Brutal Telling Read online

Page 3


  “The victim was struck from behind by a blunt object. Something clean and hard, and narrow.”

  “A fireplace poker?” Beauvoir asked, looking over at the fires Olivier had set. Gamache also looked. It was a damp morning, but not all that cool. A fire wasn’t necessary. Still, it was probably made to comfort more than to heat.

  “If it was a poker it would be clean. The coroner will take a closer look, of course, but there’s no obvious sign of dirt, ash, wood, anything, in the wound.”

  Gamache was staring at the gaping hole in the man’s head. Listening to his agent.

  “No weapon, then?” asked Beauvoir.

  “Not yet. We’re searching, of course.”

  “Who was he?”

  “We don’t know.”

  Gamache took his eyes off the wound and looked at the woman, but said nothing.

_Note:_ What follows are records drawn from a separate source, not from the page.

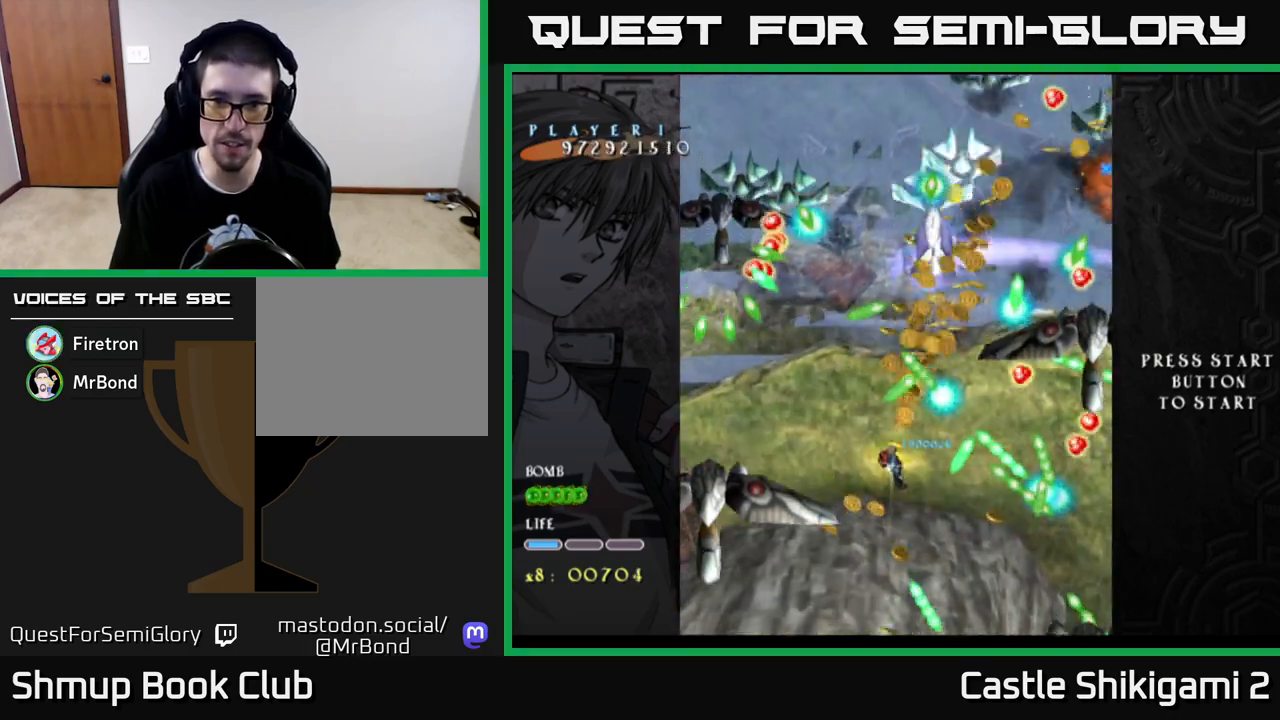
{"buttons": ["X", "DPAD_LEFT"], "left_stick": "center", "right_stick": "center", "events": [[283, "DPAD_DOWN", "down"], [450, "DPAD_DOWN", "up"], [450, "DPAD_LEFT", "down"]]}
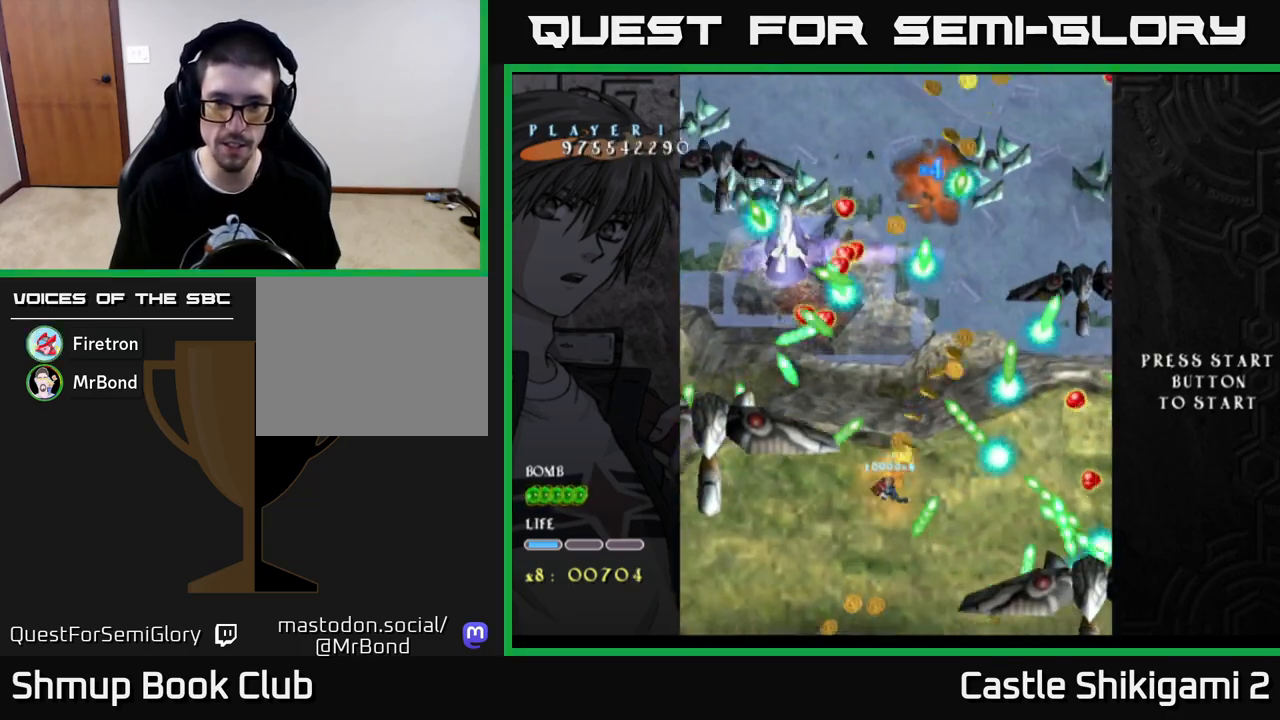
{"buttons": ["X", "DPAD_UP", "DPAD_LEFT"], "left_stick": "center", "right_stick": "center", "events": [[100, "DPAD_LEFT", "up"], [133, "DPAD_RIGHT", "down"], [217, "DPAD_UP", "down"], [233, "DPAD_RIGHT", "up"], [500, "DPAD_LEFT", "down"]]}
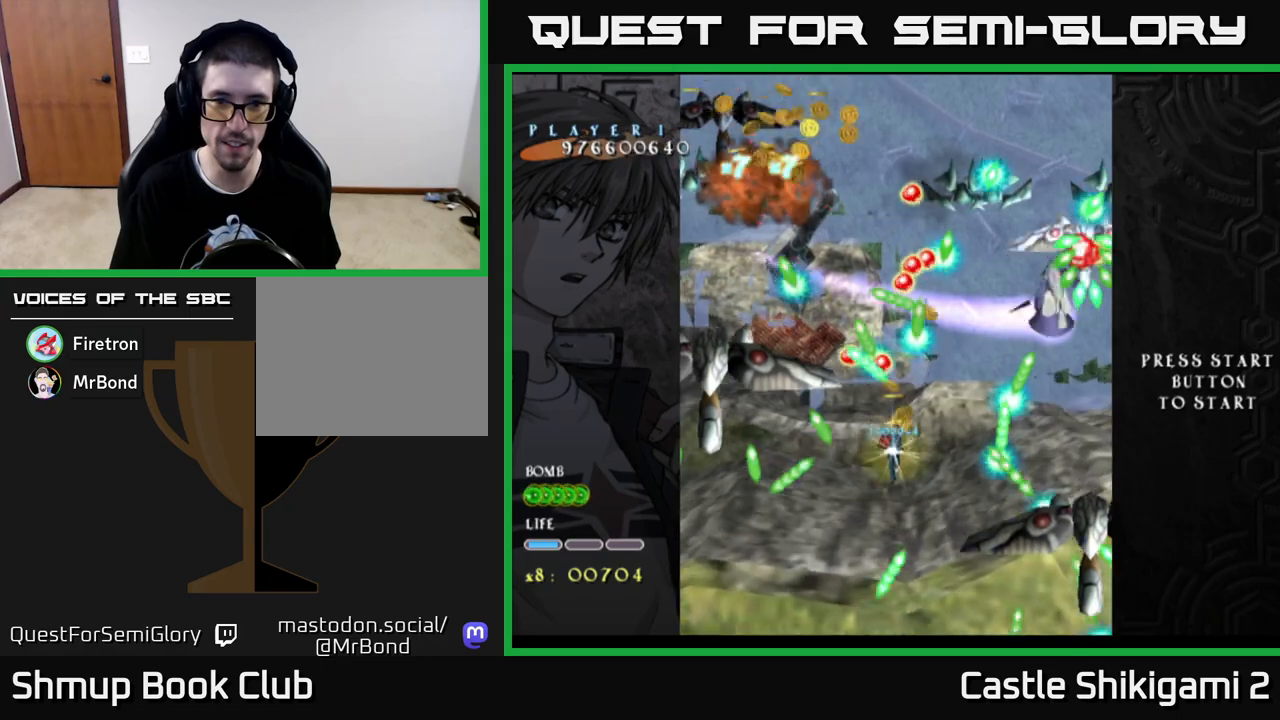
{"buttons": ["X", "DPAD_LEFT"], "left_stick": "center", "right_stick": "center", "events": [[17, "DPAD_UP", "up"], [83, "DPAD_LEFT", "up"], [333, "DPAD_DOWN", "down"], [367, "DPAD_LEFT", "down"], [467, "DPAD_DOWN", "up"]]}
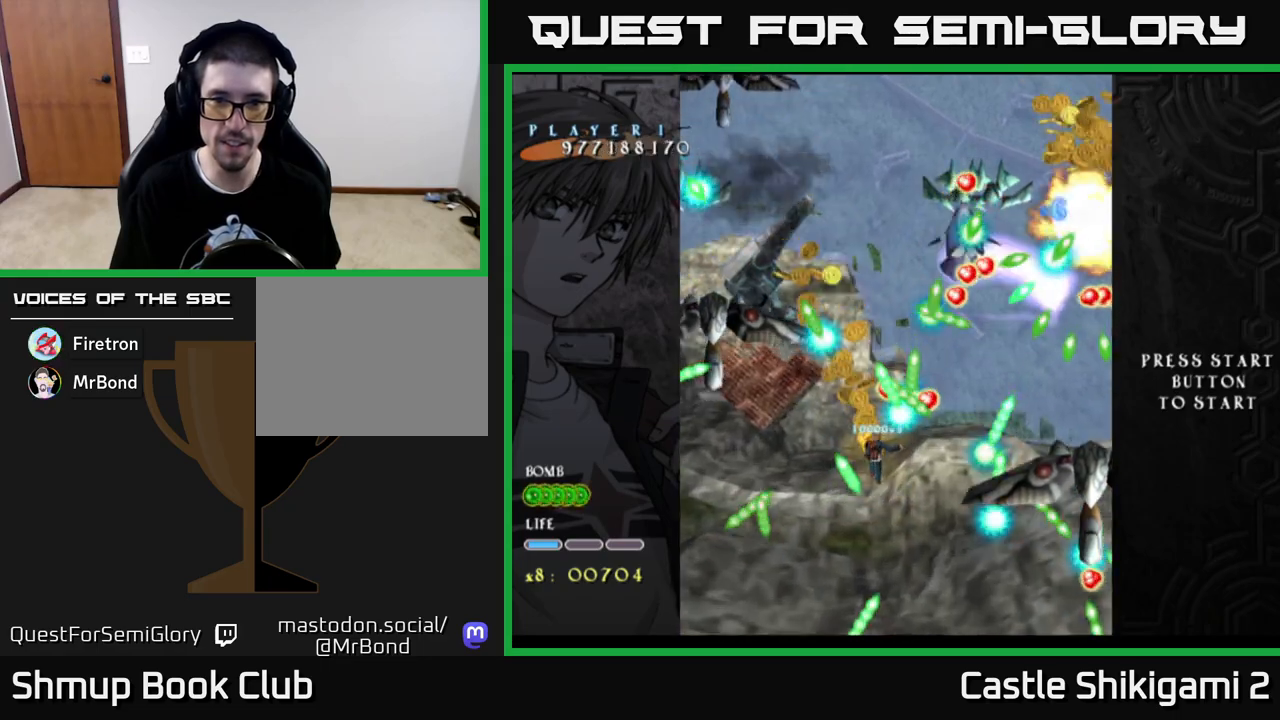
{"buttons": ["X", "DPAD_UP"], "left_stick": "center", "right_stick": "center", "events": [[67, "DPAD_UP", "down"], [183, "DPAD_UP", "up"], [383, "DPAD_UP", "down"], [433, "DPAD_LEFT", "up"]]}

  “We have no ID,” Agent Lacoste continued. “We’ve been through his pockets and nothing. Not even a Kleenex. And no one seems to know him. He’s a white male, mid-seventies I’d say. Lean but not malnourished. Five seven, maybe five eight.”

  Years ago, when she’d first joined homicide, it had seemed bizarre to Agent Lacoste to catalog these things the Chief could see perfectly well for himself. But he’d taught them all to do it, and so she did. It was only years later, when she was training someone else, that she recognized the value of the exercise.

  It made sure they both saw the same things. Police were as fallible and subjective as anyone else. They missed things, and misinterpreted things. This catalog made it less likely. Either that or they’d reinforce the same mistakes.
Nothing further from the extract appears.